In a shootout with Georgian antiterrorist troops, former Lieutenant-Colonel Akaki Eliava and his close associate Gocha Gvilava were killed and three accompanying gunmen arrested during the night of July 9-10. Eliava and his heavily armed men, supporters of late President Zviad Gamsakhurdia, had been stopped by police on a highway in the western Georgian province of Samegrelo, reputedly a Zviadist stronghold. The police demanded a handover of the weapons, offering to release the men–once they were unarmed–as part of the authorities’ “national reconciliation policy” toward Zviadists and other diehard opponents. After five-hour negotiations with senior officials in a police station, the gunmen took Major-General Ruben Asanidze and three other police officers hostage and attempted to leave in their jeep, but were stopped by a cordon of security troops. In the ensuing shootout, Eliava and Gvilava were killed, and Asanidze wounded.

Meanwhile, the State Security Ministry is negotiating with another group of Eliava’s armed supporters in the Senaki district of Samegrelo. The authorities are seeking a peaceful handover of the weapons and pledges of nonviolent behavior in return for legal immunity to the disarmed gunmen. Such a tradeoff represents the essence of the national reconciliation policy, which President Eduard Shevardnadze announced during this year’s presidential election campaign and implemented in the aftermath of his April 9 reelection. The policy has seen scores of Zviadists, Mkhedrioni [“Knights”] and other former gunmen pardoned or amnestied. Following the Zestaponi shootout, Shevardnadze’s new spokesman Kakha Imnadze deplored the loss of life and reaffirmed the president’s faith in the national reconciliation policy, which he assessed as a success thus far. Internal Affairs Minister Kakha Targamadze and State Security Minister Vakhtang Kutateladze, in separate statements, also reaffirmed the authorities’ adherence to reconciliation, but coupled it with stern warnings to violent troublemakers. Parliament Chairman Zurab Zhvania offered to discuss political issues relating to Samegrelo at a special meeting with deputies and other officials from that region. Almost forty-eight hours after the incident, Shevardnadze addressed the country to describe Eliava’s death as a “bitter lesson” to those bent on re-igniting the chaos of the early and mid-1990s.

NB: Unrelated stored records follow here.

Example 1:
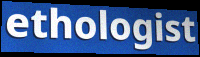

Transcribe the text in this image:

ethologist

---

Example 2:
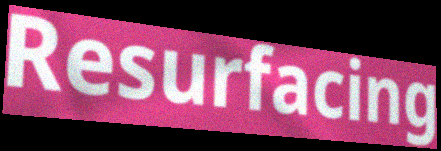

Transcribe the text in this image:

Resurfacing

Eliava typified the chieftains who plunged Georgia into civil violence during that period. A Zviadist who temporarily made his peace with Shevardnadze after Gamsakhurdia’s death, Eliava was coopted into the Georgian army with the rank of lieutenant colonel, only to revert to violent opposition and be pardoned for a second time. In October 1998, Eliava led a rebellion of the Senaki tank regiment, almost seizing Georgia’s second-largest city, Kutaisi, before being persuaded to surrender in return for immunity to himself and his supporters. Several Eliava supporters seem to have been implicated in the 1998 assassination attempt against Shevardnadze and the almost concurrent seizure of five United Nations observers in Samegrelo’s Zugdidi district, on the Georgian-Abkhaz demarcation line. In both of those cases, threads led to a Zviadist faction based in Russia. Last year, Eliava and a group of armed supporters took to the woods in western Georgia, threatening to raise an uprising there. Rhetorically at least, Eliava demanded that Samegrelo enjoy an autonomy on a par with Ajaria’s. Both that demand and the calls to arms fell flat, suggesting that political support for the Zviadist cause in the region is probably a thing of the past.

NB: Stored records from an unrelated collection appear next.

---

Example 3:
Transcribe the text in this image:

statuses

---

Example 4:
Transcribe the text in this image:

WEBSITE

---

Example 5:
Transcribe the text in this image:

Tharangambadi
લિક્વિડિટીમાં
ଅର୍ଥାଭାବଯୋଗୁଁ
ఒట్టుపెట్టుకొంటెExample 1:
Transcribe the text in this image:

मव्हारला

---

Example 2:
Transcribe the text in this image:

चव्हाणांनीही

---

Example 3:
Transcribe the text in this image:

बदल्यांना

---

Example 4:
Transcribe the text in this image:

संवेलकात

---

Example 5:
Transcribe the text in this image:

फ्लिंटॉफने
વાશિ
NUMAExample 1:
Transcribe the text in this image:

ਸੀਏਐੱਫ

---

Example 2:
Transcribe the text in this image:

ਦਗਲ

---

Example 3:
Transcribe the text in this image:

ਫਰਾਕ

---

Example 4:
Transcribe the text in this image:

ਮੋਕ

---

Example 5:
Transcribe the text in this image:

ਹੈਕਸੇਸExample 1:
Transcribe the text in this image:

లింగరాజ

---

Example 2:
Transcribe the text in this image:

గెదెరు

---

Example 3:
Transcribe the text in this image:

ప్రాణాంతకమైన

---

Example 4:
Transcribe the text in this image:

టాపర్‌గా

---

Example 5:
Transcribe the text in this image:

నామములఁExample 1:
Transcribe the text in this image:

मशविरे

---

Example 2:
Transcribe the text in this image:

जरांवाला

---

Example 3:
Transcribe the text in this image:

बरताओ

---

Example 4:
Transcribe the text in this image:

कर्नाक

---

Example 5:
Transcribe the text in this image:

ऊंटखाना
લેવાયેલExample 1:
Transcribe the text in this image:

During this year’s presidential campaign, Eliava again threatened via the mass media–including the Rustavi-2 private television station–to launch an armed revolt if the election returns were falsified. Following Shevardnadze’s reelection, Eliava pronounced the Samegrelo returns as such, and took his armed group to the forest again. His group recently began operating jointly with that of former Mkhedrioni chieftain Dato Shengelia in support of Georgian anti-Abkhaz guerrillas, on both sides of the Georgian-Abkhaz demarcation line. On June 28, Samegrelo-Upper Svaneti’s Governor Bondo Jikia warned–both during a Tbilisi government session and publicly–that antigovernment armed groups were inciting to disorder in the region, exploiting social hardships and the frustration among Georgian refugees from Abkhazia. In response, an anti-Abkhaz militant leader in Zugdidi appeared on television to accuse Jikia and the central government of defeatism and treason. On July 3, Shevardnadze publicly appealed to those groups to stop their “saber-rattling” and cooperate with the national reconciliation initiative, in which he vowed to persevere: “We don’t need casualties and don’t want to put people in jail.” Under that policy, the authorities are instructed to refrain from using force except in life-threatening situations, and to rely instead on negotiation and persuasion (Kavkasia-Press, Prime-News, June 28, 29; Tbilisi Radio, July 3; Iprinda, Prime-News, Black Sea Press, Kavkasia-Press, Georgian Television, July 10-11; see the Monitor, February 24, April 10, 13, June 6).